Amanda Sinton
Founding Data Architect
Bio
Amanda has always said, “I should have been an engineer”. Though she still isn’t technically an engineer, her meandering path was quietly pointing her towards a career in data. She began teaching English in Bangsaphan, Thailand — a village with exactly one stoplight and exactly one air-conditioned restaurant — followed by elementary robotics and coding in Seoul, then two years in south Denver classrooms, and then (obviously) a master's degree in data science.
Her master’s capstone projects alone tell you something about how she thinks. The first was a machine learning image classification model trained on microscopic cervical cell images, optimized to minimize false negatives — because in medical diagnostics, a missed case isn't a statistic, it's a delayed cancer diagnosis. She built the model using custom parameters, achieving 89% or greater recall across all classes. Her second capstone focused on AI hallucinations and their role in spreading medical misinformation. Both projects reflect the same instinct: data work carries real consequences for real people, and that demands both technical rigor and ethical integrity.
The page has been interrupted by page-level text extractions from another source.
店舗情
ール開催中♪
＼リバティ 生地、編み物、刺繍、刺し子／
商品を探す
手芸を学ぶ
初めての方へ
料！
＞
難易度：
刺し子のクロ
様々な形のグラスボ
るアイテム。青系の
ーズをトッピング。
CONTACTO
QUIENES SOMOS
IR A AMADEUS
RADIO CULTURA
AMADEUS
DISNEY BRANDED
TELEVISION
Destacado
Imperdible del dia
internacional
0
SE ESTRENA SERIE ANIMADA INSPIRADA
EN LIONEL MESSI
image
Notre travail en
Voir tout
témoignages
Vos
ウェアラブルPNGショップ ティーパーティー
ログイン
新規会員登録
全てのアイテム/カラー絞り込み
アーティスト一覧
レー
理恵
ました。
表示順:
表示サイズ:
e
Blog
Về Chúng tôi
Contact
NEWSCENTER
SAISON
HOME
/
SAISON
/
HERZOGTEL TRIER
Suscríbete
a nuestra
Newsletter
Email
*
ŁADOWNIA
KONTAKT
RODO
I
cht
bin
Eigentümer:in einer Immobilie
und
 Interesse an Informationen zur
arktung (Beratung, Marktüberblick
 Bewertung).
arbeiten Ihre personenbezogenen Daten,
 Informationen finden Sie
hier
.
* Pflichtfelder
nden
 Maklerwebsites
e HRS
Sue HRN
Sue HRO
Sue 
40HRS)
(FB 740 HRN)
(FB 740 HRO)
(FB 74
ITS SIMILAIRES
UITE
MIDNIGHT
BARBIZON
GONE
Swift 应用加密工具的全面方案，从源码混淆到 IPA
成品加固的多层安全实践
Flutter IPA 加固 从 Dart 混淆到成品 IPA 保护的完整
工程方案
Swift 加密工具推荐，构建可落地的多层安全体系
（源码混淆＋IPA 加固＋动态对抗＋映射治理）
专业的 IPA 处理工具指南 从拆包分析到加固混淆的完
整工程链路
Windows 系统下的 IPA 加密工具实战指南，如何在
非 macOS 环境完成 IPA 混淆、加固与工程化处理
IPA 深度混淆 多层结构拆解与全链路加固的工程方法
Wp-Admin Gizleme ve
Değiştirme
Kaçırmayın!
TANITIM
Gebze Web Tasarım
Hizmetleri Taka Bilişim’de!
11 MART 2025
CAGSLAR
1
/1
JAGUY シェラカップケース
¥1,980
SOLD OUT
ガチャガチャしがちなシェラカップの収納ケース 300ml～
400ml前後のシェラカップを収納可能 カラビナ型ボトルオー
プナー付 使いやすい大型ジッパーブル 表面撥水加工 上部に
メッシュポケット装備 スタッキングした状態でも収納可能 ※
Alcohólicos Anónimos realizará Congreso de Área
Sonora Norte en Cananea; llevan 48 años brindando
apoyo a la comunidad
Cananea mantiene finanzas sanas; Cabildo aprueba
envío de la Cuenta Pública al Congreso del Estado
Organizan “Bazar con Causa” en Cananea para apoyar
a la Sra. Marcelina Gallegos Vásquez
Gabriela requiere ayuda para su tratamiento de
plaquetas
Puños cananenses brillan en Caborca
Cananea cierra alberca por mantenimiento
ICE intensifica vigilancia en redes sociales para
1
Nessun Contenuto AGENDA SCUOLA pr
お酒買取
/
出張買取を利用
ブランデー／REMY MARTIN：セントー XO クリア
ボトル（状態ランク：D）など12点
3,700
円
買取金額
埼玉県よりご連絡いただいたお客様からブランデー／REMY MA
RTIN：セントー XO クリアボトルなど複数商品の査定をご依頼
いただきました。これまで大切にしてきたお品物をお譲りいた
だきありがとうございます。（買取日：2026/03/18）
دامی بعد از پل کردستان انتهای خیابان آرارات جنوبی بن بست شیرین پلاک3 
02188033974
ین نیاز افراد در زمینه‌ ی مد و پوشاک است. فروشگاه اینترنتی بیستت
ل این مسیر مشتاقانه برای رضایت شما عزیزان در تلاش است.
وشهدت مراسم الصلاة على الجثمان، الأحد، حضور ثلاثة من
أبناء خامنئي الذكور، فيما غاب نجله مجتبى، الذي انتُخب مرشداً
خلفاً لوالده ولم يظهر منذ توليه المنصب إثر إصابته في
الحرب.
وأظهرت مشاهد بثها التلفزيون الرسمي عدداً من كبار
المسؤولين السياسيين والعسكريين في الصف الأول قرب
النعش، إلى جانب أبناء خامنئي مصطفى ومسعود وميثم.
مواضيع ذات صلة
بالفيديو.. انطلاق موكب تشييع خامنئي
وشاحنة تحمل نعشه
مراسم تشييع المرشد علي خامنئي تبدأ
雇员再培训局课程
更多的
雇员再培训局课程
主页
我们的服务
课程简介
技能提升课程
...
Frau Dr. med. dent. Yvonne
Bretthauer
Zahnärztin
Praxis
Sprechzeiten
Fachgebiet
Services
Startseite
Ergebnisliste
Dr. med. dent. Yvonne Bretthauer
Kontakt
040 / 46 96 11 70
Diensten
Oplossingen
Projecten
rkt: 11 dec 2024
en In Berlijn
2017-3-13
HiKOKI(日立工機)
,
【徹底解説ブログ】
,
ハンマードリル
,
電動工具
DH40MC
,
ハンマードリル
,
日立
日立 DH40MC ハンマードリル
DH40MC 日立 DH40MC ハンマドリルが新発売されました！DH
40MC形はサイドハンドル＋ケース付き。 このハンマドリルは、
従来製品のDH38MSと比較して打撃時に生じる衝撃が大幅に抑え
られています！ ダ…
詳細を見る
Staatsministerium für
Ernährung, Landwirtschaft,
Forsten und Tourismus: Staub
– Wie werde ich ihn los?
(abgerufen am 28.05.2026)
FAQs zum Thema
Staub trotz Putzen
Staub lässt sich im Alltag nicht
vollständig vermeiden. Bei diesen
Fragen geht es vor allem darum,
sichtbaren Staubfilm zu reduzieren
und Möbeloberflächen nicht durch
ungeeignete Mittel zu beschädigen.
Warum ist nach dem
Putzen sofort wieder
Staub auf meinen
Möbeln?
Most data scientists can build a model, look for patterns in data, and assemble an analysis for people who already understand the technical jargon. Amanda can make complicated things understandable (how the U.S. electoral college gives more voting power to certain states or teaching phonetics to a room of antsy second graders). She finds creative ways to communicate challenging concepts, because she knows that behind every dataset are people who will be affected — positively or negatively — by what the analysis says and how it's communicated. She intends to get both right — and to make sure everyone can actually understand what they’re looking at.
When she isn't wrangling data, Amanda is probably mountain biking, rock climbing, baking, sewing, building custom cabinets for her campervan, hiking, rock hounding, or finding new ways to make her stepson roll his eyes. She also collects old sewing machines and rocks, which she will say are two completely different hobbies but that both can be used as paperweights.